| PASSAGE FOR REVIEW |
================================

To:	=?utf-8?Q?Jakub_Nar=C4=99bski?= <jnareb@gmail.com>
X-Mailer: Apple Mail (2.3124)
Sender:	git-owner@vger.kernel.org
Precedence: bulk
List-ID: <git.vger.kernel.org>
X-Mailing-List:	git@vger.kernel.org


> On 28 Jul 2016, at 01:31, Jakub Narębski <jnareb@gmail.com> wrote:
> 
> W dniu 2016-07-27 o 02:06, larsxschneider@gmail.com pisze:
>> From: Lars Schneider <larsxschneider@gmail.com>
>> 
>> Git's clean/smudge mechanism invokes an external filter process for every
>> single blob that is affected by a filter. If Git filters a lot of blobs
>> then the startup time of the external filter processes can become a
>> significant part of the overall Git execution time.
> 
> It is not strictly necessary... but do we have any benchmarks for this,
> or is it just the feeling?  That is, in what situations Git may filter
> a large number of files (initial checkout? initial add?, switching
> to unrelated branch? getting large files from LFS solution?, and when
> startup time might become significant part of execution time (MS Windows?
> fast filters?)?

All the operations you mentioned are slow because they all cause filter
process invocations. I benchmarked the new filter protocol and it is 
almost 70x faster when switching branches on my local machine (i7, SSD, 
OS X) with a test repository containing 12,000 files that need to be 
filtered. 
Details here: https://github.com/github/git-lfs/pull/1382

Based on my previous experience with Git filter invocations I expect even
more dramatic results on Windows (I will benchmark this, too, as soon as
the list agrees on this approach).


>> This patch adds the filter.<driver>.process string option which, if used,
> 
> String option... what are possible values?  What happens if you use
> value that is not recognized by Git (it is "if used", isn't it)?  That's
> not obvious from the commit message (though it might be from the docs).

Then the process invocation will fail in the same way current filter
process invocations fail. If "filter.<driver>.required" is set then
Git will fail, otherwise not. 


> What is missing is the description that it is set to a command, and
> how it interacts with `clean` and `smudge` options.

Right, I'll add that! I implemented it in a way that the "filter.<driver>.clean" 
and "filter.<driver>.smudge" take presence over "filter.<driver>.process".

================================

| SUPPLIED MATERIAL |
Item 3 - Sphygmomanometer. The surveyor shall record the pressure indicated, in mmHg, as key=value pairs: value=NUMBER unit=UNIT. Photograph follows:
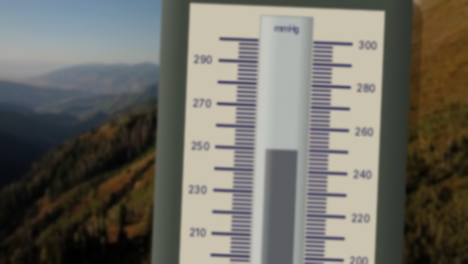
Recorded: value=250 unit=mmHg
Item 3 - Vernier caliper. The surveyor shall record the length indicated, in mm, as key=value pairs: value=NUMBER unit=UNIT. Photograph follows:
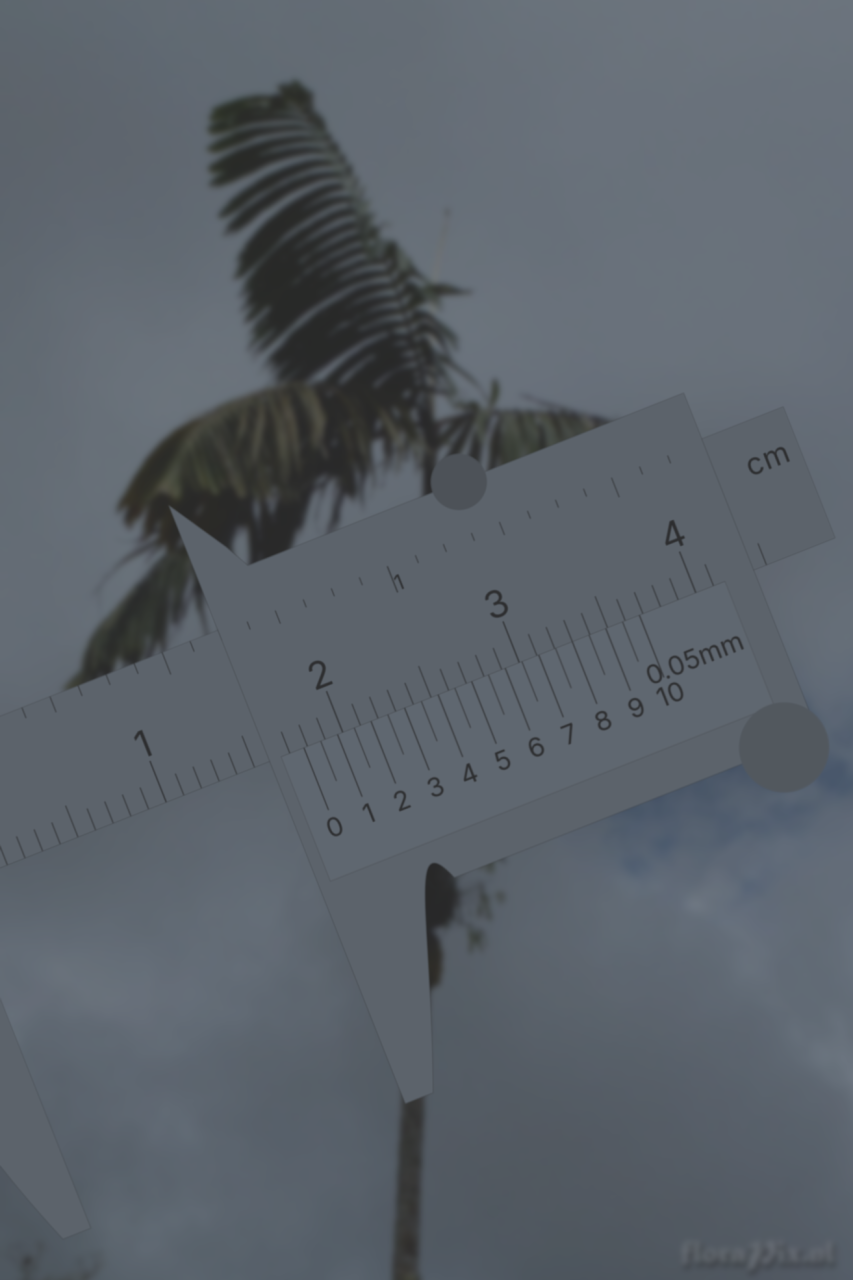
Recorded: value=17.8 unit=mm
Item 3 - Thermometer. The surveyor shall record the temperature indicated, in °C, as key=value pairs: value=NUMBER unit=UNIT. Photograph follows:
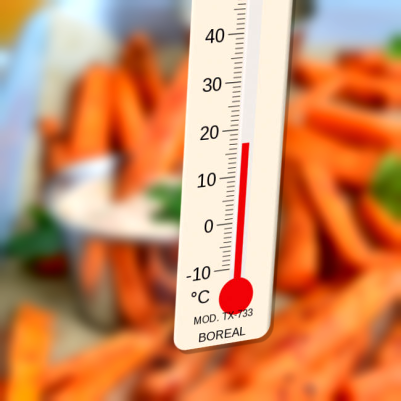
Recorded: value=17 unit=°C
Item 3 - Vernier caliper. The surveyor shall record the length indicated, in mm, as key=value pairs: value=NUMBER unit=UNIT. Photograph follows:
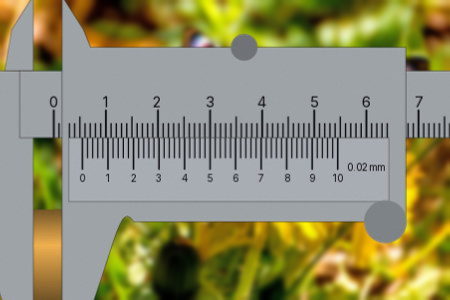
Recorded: value=5.5 unit=mm
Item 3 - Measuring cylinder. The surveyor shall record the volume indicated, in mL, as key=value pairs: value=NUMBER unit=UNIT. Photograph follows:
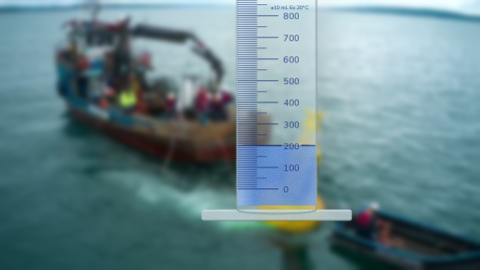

================================

| TASK DETAILS |
In the Git mailing-list excerpt, how many files that needed to be filtered were in the test repository used for the benchmark?

| RESPONSE TO THIS EXERCISE |
12,000 files.